In the Bible, Satan is described as the liar because he is against the truth. Since he is against God, he is against the absolute truth. The Bible declares Satan as the source of all that is untrue. One day Jesus said to some of the unbelieving and those who opposed him: ‘You belong to your father, the devil, and you want to carry out your father’s desires. He was a murderer from the beginning, not holding to the truth, for there is no truth in him. When he lies, he speaks his native language, for he is a liar and the father of lies’ (John 8:44).
Centures before Jesus came, through Moses, God instructed people in such words, ‘Do not steal. Do not lie. Do not deceive one another. Do not swear falsely by my name and so profane the name of your God. I am the Lord’ (Leviticus 19:11-12).

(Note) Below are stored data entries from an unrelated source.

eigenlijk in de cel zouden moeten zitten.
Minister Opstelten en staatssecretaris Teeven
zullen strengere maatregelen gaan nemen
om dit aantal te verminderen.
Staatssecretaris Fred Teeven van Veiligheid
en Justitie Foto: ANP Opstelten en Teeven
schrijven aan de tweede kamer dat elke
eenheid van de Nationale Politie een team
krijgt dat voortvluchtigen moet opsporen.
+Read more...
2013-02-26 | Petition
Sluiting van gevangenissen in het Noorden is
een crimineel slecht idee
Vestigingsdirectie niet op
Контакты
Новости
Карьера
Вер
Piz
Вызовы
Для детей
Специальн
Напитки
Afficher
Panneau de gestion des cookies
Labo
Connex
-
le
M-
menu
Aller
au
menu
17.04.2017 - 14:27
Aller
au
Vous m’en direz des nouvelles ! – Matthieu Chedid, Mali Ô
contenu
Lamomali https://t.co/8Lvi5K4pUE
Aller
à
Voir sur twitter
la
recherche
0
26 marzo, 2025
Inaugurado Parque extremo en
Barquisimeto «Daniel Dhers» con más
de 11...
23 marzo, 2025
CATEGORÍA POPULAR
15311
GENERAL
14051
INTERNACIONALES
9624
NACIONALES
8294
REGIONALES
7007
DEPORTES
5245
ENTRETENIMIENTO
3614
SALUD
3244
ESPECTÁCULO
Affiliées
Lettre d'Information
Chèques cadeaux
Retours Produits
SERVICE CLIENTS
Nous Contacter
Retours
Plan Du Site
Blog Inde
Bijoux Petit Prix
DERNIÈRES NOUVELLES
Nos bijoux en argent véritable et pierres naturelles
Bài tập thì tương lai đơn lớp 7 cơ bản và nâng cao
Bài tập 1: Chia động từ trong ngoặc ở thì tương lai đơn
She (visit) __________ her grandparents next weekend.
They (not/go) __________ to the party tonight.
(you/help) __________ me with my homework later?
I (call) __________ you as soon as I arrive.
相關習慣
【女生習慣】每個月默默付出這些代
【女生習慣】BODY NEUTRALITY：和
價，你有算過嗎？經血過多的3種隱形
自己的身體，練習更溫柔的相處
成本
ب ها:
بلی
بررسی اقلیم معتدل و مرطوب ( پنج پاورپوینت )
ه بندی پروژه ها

In the light of the Qur’an and Muhammad’s instruction, we see that Islamic jurisprudence allows lying, misleading and deceiving others in certain matters. On the other hand, we do not find such instructions in the Bible. In fact, the Bible declares ‘liars’ will be punished and not will not see eternal life in heaven (Revelation 21:8).
Here are two video clips of Muslims to show how lying and misleading intentions are justified in Islam.
The second video details how a Muslim is allowed to lie if it will help to convert an unbeliever to Islam. An Egyptian cleric, Mahmoud Al-Masri relates how a Muslim deceived a Jew, who liked drinking, into converting to Islam. After becoming Muslim, he was told if he were caught drinking, he would be punished. If he left Islam, he would face the death penalty.